The disruptions in the Strait of Hormuz, ongoing since late February, are exerting severe pressure on the global agricultural economy. This crisis has emerged following attacks on Iran by the United States and Israel, prompting Iran to nearly close the Strait of Hormuz—thereby crippling not only global oil flows but also the international fertilizer supply chain.

In early March, urea prices at the New Orleans hub surged from USD 516 per ton to USD 683 per ton, marking an increase of approximately 32 percent. By mid-March, prices escalated further, reaching USD 700 per ton or more in the Middle East with certain markets witnessing increases of up to 40–50 percent. Ammonia prices have also risen by approximately 20–24 percent.
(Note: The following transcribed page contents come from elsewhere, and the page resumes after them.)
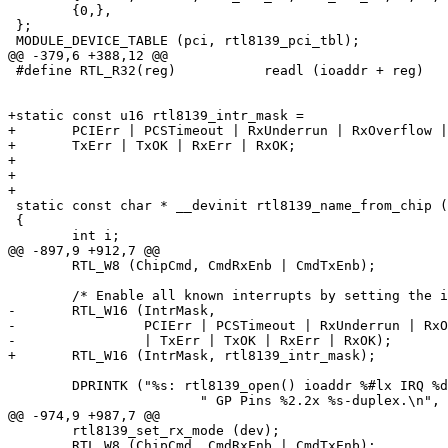
 	{0,},

 };

 MODULE_DEVICE_TABLE (pci, rtl8139_pci_tbl);

@@ -379,6 +388,12 @@

 #define RTL_R32(reg)		readl (ioaddr + reg)

+static const u16 rtl8139_intr_mask = 

+	PCIErr | PCSTimeout | RxUnderrun | RxOverflow | RxFIFOOver |

+	TxErr | TxOK | RxErr | RxOK;

+

+

+

 static const char * __devinit rtl8139_name_from_chip (
 {

 	int i;

@@ -897,9 +912,7 @@

 	RTL_W8 (ChipCmd, CmdRxEnb | CmdTxEnb);

 	/* Enable all known interrupts by setting the interrupt mask. */

-	RTL_W16 (IntrMask,

-		 PCIErr | PCSTimeout | RxUnderrun | RxOverflow | RxFIFOOver

-		 | TxErr | TxOK | RxErr | RxOK);

+	RTL_W16 (IntrMask, rtl8139_intr_mask);

 	DPRINTK ("%s: rtl8139_open() ioaddr %#lx IRQ %d"

 			" GP Pins %2.2x %s-duplex.\n",

@@ -974,9 +987,7 @@

 	rtl8139_set_rx_mode (dev);

 	RTL_W8 (ChipCmd, CmdRxEnb | CmdTxEnb);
According to Máximo Torero, Chief Economist of the Food and Agriculture Organization (FAO), the complex situation in the Strait of Hormuz led to a 19 percent increase in urea prices in the Middle East and a 28 percent rise in Egypt during the first week of March. FAO estimates suggest that if the crisis persists, global fertilizer prices could remain 15–20 percent higher on average during the first half of 2026.

Globally, approximately 30–35 percent of urea exports (with some estimates indicating exposure of up to 49 percent) are affected by this critical route. Data indicates that nearly one-third (33 percent) of global fertilizer trade passes through this corridor, including 34 percent of urea, 23 percent of ammonia and 18–20 percent of phosphates. Gulf countries—including Qatar, Saudi Arabia and Iran—are major producers of urea and ammonia. The disruption is impacting an estimated annual fertilizer capacity of around 16 million tons. Several producers have declared force majeure while the absence of viable alternative routes has further constrained supply.

The surge in fertilizer prices and uncertainty in supply have compelled farmers to reassess their cropping strategies. In the United States, where corn requires substantial nitrogen-based fertilizers, farmers are showing a tendency to reduce corn cultivation by 1 to 1.5 million acres and instead increase soybean acreage by a similar or greater margin as soybeans require comparatively less fertilizer. This shift could have downstream implications for global grain supply, livestock feed availability and ultimately the prices of meat and dairy products.

This is not merely a maritime oil chokepoint issue; it represents a disruption at the core of the global fertilizer supply chain. Urea plays a fundamental role in agricultural productivity and a price increase of 30–50 percent or more constitutes a significant shock. The crisis has coincided with the onset of the spring planting season, forcing farmers either to reduce fertilizer application—potentially lowering yields—or to switch to less fertilizer-intensive crops.

Developing countries such as Brazil, India, Pakistan and Bangladesh are particularly vulnerable as they are major fertilizer importers. In Pakistan, alongside increased reliance on imports, additional pressure may also fall on domestic production, which is dependent on natural gas.

As a major fertilizer-importing country, Pakistan is directly exposed to fluctuations in global prices which can quickly transmit to the domestic market. However, it is encouraging that, according to informed sources, the Ministry of National Food Security and Research has already undertaken proactive measures. These include ensuring adequate availability of urea and DAP stocks for the Kharif season and implementing strict actions against hoarding. Such measures reflect timely planning and an effective strategy which will help maintain market stability, safeguard farmers’ interests and mitigate the impact of potential supply shocks. Overall, these steps represent a positive and commendable development for the agricultural sector.

In the longer term, if disruptions in the Strait of Hormuz persist, the consequences could surpass those of the 2022 Russia–Ukraine crisis in severity. Fertilizer and grain prices may rise further, exacerbating food insecurity in poorer nations. This situation underscores the fragility of global agriculture in the face of supply chain vulnerabilities and geographic chokepoints. Indeed, the disruption of a single maritime route has the potential to affect food availability and prices worldwide with the greatest burden ultimately falling on farmers and consumers.

Even if the Strait of Hormuz reopens in the near term, its effects may linger for several months as production and shipping systems require time to normalize. Therefore, it is imperative for affected countries to enhance domestic fertilizer production, explore alternative supply sources and provide greater support to farmers as an urgent and necessary course of action.